Supplied entries:
---+---

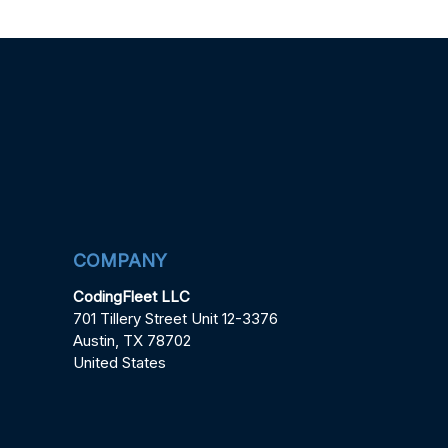
COMPANY
CodingFleet LLC
701 Tillery Street Unit 12-3376
Austin, TX 78702
United States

---+---

Task goal: An exact reproduction of the data is needed, with no pictures included.

Result:
COMPANY
CodingFleet LLC
701 Tillery Street Unit 12-3376
Austin, TX 78702
United States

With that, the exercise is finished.